Un autre effet troublant, résultant de la rencontre de deux modes de vie
opposés, est que le langage des autochtones, profilés sur la nature, n’a pu
évoluer. Les langues élaborés sur le rapport à la nature, lorsque celle-ci
se voit entièrement transformée, deviennent vulnérables. Plus concrètement,
les langues européennes (Français, Anglais, Espagnol, etc.) ont évolué par
le rapport qu’elles entretiennent les unes avec les autres, mais aussi avec
le développement technique qu’elles rendaient possible, tandis que les
langues autochtones, qui ne reposent pas sur le travail technique mais sur
une nature qui disparaît, se trouvent incapables de la nommer et de
s’ajuster. C’est ainsi que les langues amérindiennes, aussi uniques et
culturelles soient-elles, n’ont pas su trouver de mots pour nommer les
progrès techniques et, par cette raison même, elles sont devenues
vulnérables. Parlées en vase clos par peu de locuteurs, sans possibilité
aucune d’enrichissement, elles courent, comme les études linguistiques le
montrent, le risque de disparaître.
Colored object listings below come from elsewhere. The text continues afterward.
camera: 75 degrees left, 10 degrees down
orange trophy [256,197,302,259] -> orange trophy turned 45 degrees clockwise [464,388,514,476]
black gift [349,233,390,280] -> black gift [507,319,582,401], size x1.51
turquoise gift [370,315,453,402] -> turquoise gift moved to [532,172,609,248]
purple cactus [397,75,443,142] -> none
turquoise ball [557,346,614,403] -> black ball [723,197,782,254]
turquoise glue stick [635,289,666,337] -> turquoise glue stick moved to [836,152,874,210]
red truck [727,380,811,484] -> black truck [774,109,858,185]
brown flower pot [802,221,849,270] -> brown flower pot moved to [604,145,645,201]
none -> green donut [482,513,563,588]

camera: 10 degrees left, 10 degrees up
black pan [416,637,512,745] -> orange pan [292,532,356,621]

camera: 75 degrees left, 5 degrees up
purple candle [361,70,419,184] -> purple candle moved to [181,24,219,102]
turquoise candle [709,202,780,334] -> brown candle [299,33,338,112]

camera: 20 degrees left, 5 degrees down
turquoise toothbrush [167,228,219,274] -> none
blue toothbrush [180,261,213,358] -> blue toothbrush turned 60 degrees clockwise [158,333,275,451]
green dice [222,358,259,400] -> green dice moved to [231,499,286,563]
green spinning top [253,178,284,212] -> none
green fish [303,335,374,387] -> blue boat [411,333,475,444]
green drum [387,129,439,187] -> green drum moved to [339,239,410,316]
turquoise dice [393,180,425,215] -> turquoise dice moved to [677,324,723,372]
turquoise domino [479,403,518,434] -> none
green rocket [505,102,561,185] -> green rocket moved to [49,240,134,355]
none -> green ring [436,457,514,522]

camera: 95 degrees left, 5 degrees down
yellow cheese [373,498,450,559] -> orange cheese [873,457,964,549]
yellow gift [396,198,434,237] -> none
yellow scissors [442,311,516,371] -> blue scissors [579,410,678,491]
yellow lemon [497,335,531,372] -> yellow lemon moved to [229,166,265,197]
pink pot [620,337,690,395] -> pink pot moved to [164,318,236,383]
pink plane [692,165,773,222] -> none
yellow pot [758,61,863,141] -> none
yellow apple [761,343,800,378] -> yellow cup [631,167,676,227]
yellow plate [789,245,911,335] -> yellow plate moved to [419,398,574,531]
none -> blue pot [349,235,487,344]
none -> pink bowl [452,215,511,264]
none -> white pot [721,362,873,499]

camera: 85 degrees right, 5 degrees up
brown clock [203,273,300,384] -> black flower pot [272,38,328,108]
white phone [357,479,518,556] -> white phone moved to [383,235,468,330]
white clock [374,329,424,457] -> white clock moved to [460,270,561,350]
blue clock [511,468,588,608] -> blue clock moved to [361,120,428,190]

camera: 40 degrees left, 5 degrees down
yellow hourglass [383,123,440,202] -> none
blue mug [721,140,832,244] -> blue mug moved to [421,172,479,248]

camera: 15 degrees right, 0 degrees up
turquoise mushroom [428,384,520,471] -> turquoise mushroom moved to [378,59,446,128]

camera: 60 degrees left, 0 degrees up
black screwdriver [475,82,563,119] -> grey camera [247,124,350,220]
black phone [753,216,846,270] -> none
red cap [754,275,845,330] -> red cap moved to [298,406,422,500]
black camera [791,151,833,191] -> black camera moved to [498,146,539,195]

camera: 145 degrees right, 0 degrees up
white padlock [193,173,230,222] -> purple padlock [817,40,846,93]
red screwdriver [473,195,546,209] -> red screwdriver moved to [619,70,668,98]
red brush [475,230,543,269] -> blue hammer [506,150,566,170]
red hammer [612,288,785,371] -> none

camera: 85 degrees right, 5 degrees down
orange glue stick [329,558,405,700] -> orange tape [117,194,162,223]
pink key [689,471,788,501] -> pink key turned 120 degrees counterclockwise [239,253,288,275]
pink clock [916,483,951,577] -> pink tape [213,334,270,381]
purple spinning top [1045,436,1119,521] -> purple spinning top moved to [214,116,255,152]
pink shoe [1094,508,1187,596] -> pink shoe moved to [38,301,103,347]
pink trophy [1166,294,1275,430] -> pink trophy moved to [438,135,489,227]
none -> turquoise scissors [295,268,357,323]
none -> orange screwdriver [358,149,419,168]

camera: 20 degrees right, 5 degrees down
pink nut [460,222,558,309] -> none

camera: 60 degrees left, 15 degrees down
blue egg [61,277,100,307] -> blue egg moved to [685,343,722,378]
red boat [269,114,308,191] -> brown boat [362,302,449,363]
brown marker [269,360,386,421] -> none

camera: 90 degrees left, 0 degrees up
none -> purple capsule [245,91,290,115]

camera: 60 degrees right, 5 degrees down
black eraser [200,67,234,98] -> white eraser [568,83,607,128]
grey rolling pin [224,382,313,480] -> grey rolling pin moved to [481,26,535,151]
Normalement, si elles sont fermées sur
elles-mêmes ou activement soumises aux forces des autres (quand on impose à
un groupe une autre langue que la sienne), une langue se perd en trois ou
quatre générations.
Le Québec est-il appelé à devenir une réserve ?
Pour reprendre notre question, nous aimerions que la réponse soit non. Car
si nous tenons compte des caractéristiques vues plus haut, le Québec, bien
qu’il soit confronté à la solitude, ne court pas encore le risque réel de
devenir une réserve destinée à la folklorisation de sa culture. S’il y a
bien des tentatives politiques réussies pour faire du Québec une nation
voyant sa langue menacée et son territoire diminuer, nous garderons encore
des espoirs de voir le redressement. Car, bien que menacée par d’autres
langues (comme toutes les langues), la langue française, internationale,
possède actuellement assez de locuteurs pour résister et assurer, pendant
un certain temps du moins (le temps nécessaire au sursaut, diront les
optimistes), la survie de la culture québécoise en Amérique du nord. La
langue française aux accents d’Amérique, il faudrait le dire davantage, a
une longue histoire d’adaptation aux changements soudains, ce qui signifie
qu’elle est encore capable, si elle soignée et protégée, de nommer la
liberté et de trouver en elle des mots nouveaux et riches pour s’ajuster
aux nombreux changements qu’impose la technologie contemporaine aux
sociétés complexes.
Encore plus important, les Québécois, qui possèdent des outils pour
favoriser la mémoire collective, peuvent, s’ils le veulent, tirer profit
des leçons du passé, notamment du passé autochtone toujours présent en eux.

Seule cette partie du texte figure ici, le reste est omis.